EXTRACTED TEXT
########

Scotland’s first university cements its position at the top with new figures today revealing the University of St Andrews is number one in Scotland for student retention.
New HESA (Higher Education Statistics Agency) data released today (Thursday 7 March) shows that the University is top in Scotland with the lowest percentage of young full-time first degree entrants not in Higher Education at 2.1%. The percentage of young full-time first degree entrants who continued at St Andrews increased to 97.1%, compared with 96.5% the previous year.
The HESA non-continuation indicator measures how many UK domiciled full-time first-degree entrants from 2016-17 were still active in higher education in 2017-18. Young entrants are those aged under 21, whilst mature students are those aged 21 or over.
St Andrews significantly out-performs the Scotland and UK average for student retention, with figures revealing the average non-continuation rate in the UK for the sector as 6.3%, while in Scotland the figure is 5.8%.
Professor Paul Hibbert, Vice-Principal Education (Proctor), said: “We are delighted that the quality of learning and teaching and the wider student experience here is reflected in the encouraging data on student retention that have been released today.

########

Stored data records
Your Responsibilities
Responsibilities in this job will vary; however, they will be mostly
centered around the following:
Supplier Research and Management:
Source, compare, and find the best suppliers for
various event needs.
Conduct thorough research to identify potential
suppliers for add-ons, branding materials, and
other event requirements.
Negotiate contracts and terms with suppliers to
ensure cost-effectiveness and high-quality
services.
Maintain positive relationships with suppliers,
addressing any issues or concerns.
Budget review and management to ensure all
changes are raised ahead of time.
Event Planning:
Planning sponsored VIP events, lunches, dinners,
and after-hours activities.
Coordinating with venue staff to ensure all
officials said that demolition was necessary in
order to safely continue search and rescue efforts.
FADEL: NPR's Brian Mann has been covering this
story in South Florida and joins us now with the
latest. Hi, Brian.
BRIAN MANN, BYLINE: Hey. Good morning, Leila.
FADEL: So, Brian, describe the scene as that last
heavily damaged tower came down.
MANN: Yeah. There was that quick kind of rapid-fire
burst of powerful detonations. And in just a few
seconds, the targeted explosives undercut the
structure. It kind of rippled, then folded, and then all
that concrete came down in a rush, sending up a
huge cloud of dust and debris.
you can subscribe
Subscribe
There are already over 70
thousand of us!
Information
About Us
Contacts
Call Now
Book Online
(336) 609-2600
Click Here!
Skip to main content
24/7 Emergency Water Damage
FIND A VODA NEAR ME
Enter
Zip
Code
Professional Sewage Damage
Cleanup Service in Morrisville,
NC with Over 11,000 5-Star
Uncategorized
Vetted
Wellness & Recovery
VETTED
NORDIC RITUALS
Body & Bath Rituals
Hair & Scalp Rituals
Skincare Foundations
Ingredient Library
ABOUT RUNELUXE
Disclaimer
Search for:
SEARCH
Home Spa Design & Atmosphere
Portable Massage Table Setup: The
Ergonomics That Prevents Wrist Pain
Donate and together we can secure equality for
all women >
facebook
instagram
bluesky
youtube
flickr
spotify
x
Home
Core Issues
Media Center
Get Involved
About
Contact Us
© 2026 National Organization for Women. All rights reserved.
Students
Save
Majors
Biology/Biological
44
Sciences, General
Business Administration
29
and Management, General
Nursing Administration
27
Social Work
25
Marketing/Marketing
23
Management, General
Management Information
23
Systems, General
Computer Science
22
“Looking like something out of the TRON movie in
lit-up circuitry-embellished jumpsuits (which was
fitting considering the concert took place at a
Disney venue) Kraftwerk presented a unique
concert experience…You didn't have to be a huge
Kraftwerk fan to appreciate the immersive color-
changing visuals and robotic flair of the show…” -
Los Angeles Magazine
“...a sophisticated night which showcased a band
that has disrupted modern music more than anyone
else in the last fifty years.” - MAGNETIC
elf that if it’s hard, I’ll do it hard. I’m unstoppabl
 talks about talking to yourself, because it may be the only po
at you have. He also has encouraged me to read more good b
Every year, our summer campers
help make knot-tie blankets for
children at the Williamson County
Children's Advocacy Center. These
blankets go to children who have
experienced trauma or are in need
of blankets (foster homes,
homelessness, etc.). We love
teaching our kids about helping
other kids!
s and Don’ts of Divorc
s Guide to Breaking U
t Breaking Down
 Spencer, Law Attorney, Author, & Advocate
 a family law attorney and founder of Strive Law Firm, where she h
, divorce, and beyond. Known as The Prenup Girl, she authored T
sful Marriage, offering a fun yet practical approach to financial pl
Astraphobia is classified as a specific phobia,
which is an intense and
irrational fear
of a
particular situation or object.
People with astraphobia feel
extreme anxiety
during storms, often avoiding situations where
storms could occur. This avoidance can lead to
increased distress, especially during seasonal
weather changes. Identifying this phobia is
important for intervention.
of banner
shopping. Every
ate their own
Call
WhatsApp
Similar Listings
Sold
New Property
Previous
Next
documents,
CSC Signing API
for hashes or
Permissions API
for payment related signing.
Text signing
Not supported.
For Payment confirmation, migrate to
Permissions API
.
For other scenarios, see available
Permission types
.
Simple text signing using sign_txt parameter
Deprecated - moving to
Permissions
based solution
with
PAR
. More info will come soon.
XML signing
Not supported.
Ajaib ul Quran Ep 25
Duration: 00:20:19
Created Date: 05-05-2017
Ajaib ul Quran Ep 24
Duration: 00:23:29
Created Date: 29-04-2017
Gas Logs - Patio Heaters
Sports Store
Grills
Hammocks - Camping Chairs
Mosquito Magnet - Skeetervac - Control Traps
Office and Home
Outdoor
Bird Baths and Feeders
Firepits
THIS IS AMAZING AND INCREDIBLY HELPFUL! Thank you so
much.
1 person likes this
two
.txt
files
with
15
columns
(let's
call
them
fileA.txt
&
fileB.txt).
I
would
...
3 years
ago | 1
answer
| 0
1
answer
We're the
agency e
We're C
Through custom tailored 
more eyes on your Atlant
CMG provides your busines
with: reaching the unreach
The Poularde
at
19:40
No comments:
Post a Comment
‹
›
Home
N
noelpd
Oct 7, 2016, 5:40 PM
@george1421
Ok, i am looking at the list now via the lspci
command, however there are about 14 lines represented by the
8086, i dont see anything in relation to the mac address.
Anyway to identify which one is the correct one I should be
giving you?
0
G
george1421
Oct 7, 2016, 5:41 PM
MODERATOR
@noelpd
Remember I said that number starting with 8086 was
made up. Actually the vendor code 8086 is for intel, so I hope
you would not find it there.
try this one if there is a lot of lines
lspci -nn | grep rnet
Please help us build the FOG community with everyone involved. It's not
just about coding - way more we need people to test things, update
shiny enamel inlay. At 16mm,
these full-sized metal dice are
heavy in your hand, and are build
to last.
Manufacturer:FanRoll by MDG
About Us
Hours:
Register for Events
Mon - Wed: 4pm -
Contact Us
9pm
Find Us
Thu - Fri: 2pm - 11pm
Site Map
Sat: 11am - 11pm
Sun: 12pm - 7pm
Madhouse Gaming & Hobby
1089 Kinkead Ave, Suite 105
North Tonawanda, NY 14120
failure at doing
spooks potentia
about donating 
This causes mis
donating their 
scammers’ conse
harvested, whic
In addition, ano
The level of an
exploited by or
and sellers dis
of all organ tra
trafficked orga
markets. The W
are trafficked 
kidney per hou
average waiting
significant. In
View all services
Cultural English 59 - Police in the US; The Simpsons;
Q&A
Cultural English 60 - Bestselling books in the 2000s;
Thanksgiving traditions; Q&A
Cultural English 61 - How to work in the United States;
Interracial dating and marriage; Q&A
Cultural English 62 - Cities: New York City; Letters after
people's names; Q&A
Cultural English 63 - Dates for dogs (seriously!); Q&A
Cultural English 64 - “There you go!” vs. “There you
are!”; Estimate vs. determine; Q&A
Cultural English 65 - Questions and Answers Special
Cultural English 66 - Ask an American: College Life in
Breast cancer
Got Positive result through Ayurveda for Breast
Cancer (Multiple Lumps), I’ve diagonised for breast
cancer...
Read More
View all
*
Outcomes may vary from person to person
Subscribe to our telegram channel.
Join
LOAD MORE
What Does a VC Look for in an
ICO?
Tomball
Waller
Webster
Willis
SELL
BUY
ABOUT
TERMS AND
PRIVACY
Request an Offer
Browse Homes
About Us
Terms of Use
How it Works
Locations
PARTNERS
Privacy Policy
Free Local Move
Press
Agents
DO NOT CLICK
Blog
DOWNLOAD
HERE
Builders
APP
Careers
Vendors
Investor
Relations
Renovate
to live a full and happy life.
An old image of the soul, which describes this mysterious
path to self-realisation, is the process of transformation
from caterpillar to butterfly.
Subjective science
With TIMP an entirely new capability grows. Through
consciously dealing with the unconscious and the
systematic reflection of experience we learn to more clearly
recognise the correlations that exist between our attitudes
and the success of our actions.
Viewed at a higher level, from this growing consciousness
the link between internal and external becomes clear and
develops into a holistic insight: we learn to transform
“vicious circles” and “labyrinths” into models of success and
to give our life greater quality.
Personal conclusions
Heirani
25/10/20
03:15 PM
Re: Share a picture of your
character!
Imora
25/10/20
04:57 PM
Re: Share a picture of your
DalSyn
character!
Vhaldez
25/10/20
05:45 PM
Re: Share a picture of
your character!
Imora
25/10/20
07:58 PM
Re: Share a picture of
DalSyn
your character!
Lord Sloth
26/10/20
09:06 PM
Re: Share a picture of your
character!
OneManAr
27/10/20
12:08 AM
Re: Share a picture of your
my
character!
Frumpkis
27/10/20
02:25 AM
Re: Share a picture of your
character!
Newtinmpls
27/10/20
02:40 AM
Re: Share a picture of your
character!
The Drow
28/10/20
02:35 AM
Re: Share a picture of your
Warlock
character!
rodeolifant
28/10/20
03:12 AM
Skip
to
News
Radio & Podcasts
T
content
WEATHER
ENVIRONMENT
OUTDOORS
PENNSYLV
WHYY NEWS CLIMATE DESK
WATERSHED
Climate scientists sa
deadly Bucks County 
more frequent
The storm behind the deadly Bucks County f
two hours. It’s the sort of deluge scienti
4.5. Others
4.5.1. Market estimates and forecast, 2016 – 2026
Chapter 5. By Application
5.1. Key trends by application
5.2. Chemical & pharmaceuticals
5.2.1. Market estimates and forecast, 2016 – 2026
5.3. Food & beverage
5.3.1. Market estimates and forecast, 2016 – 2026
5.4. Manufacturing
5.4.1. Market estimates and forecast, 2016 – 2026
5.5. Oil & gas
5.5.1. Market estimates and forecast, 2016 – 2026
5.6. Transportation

########

TASK SET
1 – Please write out the part of the student retention text from "Professor Paul Hibbert, Vice-Principal" up to and including "been released today.".
2 – Answer these questions from the student retention text:
(a) What percentage of young full-time first degree entrants continued at St Andrews the previous year?
(b) Below what age is an entrant counted as young?
(c) What is the average non-continuation rate in Scotland?
3 – Decide whether each statement agrees with the student retention text, and quote the words that decide it:
(a) The HESA data were released on Thursday 7 March.
(b) Mature students are those aged 21 or over.
(c) The UK average non-continuation rate is lower than the Scottish figure.

RESULTS IN ORDER
1 –
Professor Paul Hibbert, Vice-Principal Education (Proctor), said: “We are delighted that the quality of learning and teaching and the wider student experience here is reflected in the encouraging data on student retention that have been released today.

2 –
(a) 96.5%
(b) 21
(c) 5.8%

3 –
(a) Yes: "New HESA (Higher Education Statistics Agency) data released today (Thursday 7 March)"
(b) Yes: "mature students are those aged 21 or over"
(c) No: "the average non-continuation rate in the UK for the sector as 6.3%, while in Scotland the figure is 5.8%"